A Centralized Vascular Access Service Expedites Placement of Tunneled Catheters and Helps Track the Fate of End Stage Renal Disease Patients
Mark J. Bailey, PhD, Hanna J. Barnes, BA, Daniel K. Han, MD, Amy Brito, RN, Francis S. Nowakowski, MD, Rami Tadros, MD, Ageliki Vouyouka, MD, Roopa Kohli-Seth, MD.
Icahn School of Medicine at Mount Sinai, New York, NY, USA.
OBJECTIVES: Tunneled catheters (TCs) with and without subcutaneous ports are needed in patients who require prolonged vascular access. Delays in the placement of TCs can lead to increased lengths of stay and higher hospital costs. To ensure placement of the appropriate catheter and decrease wait times, a centralized Vascular Access Service Team (VAST) was created at a large academic medical center. The objective of this review was to examine the efficiency of VAST.
METHODS: VAST is comprised of physicians from multiple departments in the hospital (Vascular Surgery, Interventional Radiology, Critical Care, Nephrology, Interventional Cardiology, and Surgical Oncology), nurses with advanced knowledge of intravenous access techniques, and operating room coordinators. A centralized consult service was created where patients undergo a uniform evaluation for appropriate vascular access. A review of prospectively collected data after VAST creation was performed for all patients undergoing TC placement in 2018 (n=415). Records from patients who underwent tunneled catheter placement from January 2016-November 2016 were retrospectively analyzed to form a comparison cohort (n=147).
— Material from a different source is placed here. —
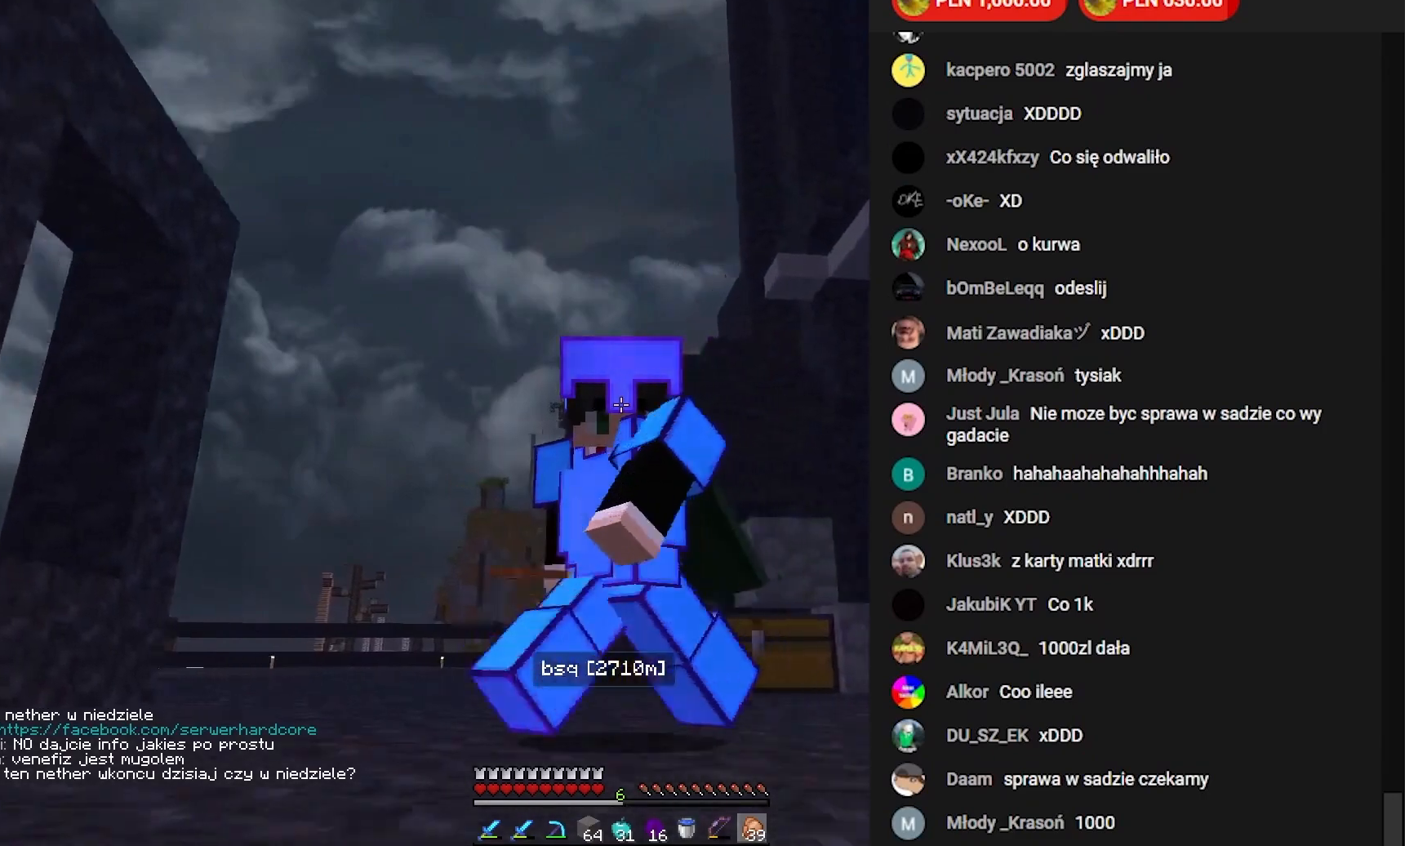
{"keys": [], "mouse": []}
RESULTS: In 2018, VAST placed 415 TCs: 59 subcutaneous ports, 140 Hickman catheters, and 214 permacaths for hemodialysis. Indications for TC placement included chemotherapy, hemodialysis, parenteral nutrition, and long-term intravenous antibiotics. Prior to the implementation of VAST, 111 (75.5%) of patients underwent TC placement within two days compared to 375 (90.3%) after VAST implementation and mean wait time was reduced from 2.04 business days to 1.35 business days (p<0.001). Of the patients eligible for AVF/AVG creation and not expected to have renal recovery, all patients were able to get simultaneous consultations for tunneled catheter and AVF/AVG creation compared to 35% prior to VAST. In addition, 8 patients (12.3%) were able to have permanent access created simultaneously with TC placement compared to 2 (9.5%) prior to VAST.
CONCLUSIONS: A Vascular Access Service Team is effective in expediting TC placement, evaluating patients for the appropriate catheter type, and coordinating permanent dialysis access planning.